*BRIEF A*
In the article on the Tobacco Control Survey results, how many smoking-related deaths were there in England in 2009?
*BRIEF B*
Continue the article on the Tobacco Control Survey results from its final sentence onward.

*PASSAGE*
################
Tobacco Control Survey results released exclusively at TSI Conference
21% of adults in England still smoke
Decline in smoking levels has slowed down and 21% of adults in England still smoke, according to headline results of the Tobacco Control Survey released exclusively at Trading Standards Institute Conference in Bournemouth (Wednesday 22 June).
Lee McGill, Tobacco Policy Manager at the Department of Health, said: “Smoking is the single biggest cause of inequality in death rates between the richest and poorest in our communities. This inequalities argument is a powerful driver for action on tobacco control at local and national levels.”
Deaths from smoking are higher than the next six most common causes of preventable death combined - suicide, alcohol-related, road traffic accidents, other accidents and falls, diabetes, drug-related - an incredibly striking fact, said Mr McGill. There were 81,400 smoking-related deaths in England in 2009.
################
*PROVIDED RECORDS*
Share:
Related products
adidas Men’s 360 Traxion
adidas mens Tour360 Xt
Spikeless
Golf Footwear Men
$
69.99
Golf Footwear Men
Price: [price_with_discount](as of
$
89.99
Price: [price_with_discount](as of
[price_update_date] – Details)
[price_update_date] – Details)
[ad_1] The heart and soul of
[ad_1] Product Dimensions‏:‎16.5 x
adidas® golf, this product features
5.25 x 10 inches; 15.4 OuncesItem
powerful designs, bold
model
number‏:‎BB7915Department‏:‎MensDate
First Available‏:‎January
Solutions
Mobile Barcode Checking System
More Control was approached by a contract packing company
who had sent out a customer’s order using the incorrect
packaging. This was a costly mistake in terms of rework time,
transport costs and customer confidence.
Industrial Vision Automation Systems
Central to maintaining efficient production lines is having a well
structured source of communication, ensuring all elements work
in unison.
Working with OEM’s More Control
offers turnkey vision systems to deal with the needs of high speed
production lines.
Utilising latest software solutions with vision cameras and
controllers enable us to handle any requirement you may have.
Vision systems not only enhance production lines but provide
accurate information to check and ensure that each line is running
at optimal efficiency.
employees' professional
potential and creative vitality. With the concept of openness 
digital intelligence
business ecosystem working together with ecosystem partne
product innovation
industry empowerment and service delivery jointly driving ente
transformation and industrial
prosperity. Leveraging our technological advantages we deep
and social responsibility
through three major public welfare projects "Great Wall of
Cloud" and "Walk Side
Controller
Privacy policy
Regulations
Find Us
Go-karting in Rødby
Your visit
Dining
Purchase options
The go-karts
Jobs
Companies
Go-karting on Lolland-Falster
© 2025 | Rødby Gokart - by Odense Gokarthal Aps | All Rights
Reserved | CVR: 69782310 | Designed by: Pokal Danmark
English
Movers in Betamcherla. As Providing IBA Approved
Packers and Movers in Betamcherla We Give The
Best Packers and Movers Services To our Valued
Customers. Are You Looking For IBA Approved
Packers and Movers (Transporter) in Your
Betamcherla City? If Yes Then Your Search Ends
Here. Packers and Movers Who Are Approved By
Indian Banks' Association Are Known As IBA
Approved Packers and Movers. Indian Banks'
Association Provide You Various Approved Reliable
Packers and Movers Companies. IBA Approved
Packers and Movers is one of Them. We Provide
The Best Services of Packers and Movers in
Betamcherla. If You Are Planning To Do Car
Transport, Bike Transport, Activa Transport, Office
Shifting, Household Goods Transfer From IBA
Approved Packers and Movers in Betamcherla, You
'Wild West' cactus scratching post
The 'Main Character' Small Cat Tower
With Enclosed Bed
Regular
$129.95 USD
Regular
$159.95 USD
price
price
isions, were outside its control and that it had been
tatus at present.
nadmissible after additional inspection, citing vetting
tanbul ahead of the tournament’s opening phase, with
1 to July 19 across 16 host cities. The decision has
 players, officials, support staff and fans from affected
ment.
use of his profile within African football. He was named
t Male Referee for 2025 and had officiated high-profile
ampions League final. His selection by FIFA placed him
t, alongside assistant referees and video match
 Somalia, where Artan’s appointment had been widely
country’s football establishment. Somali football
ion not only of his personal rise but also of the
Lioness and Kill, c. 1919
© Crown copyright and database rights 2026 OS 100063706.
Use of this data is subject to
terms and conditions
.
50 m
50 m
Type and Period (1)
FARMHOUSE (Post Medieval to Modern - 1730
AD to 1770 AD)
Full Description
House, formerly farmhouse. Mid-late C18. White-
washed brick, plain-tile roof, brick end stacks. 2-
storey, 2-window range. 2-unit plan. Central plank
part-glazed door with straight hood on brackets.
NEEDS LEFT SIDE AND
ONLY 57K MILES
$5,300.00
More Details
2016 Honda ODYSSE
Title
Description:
################
*WRITTEN ANSWER A*
81,400

*WRITTEN ANSWER B*
And he added: “It is not only health arguments that can hold sway – the economic burden of smoking is massive. The Policy Exchange report ‘Cough Up’ last year attempted to cost this and showed that the overall economic cost of tobacco use is estimated at £13.74 billion a year.”
The Tobacco Control Survey was conducted by the Local Government Group (representing local authorities) amongst trading standards services on behalf of the Department of Health. Results were issued at the Trading Standards Institute Conference to a packed audience of representatives from trading standards, Citizens Advice, elected local government councillors and business.
Its release coincides with the forthcoming consultation on plain packaging of tobacco products, contained within the Healthy Lives: Healthy People (Tobacco Control Plan). Dennis Ager, joint lead officer for age-restricted sales and lead officer for health, said: “This legislation will be a further step in the right direction towards creating an environment in which smoking continues to be less attractive to children, as well as supporting adult smokers who are attempting to quit.”
The conference heard that treating smoking-related illnesses is estimated to have cost the NHS £2.7 billion in 2006/2007 – more than £50 million each week. Around 463,000 hospital admissions in England in 2008/2009 among adults aged 35 and over were attributable to smoking – that’s 5% of all hospital admissions for this age group.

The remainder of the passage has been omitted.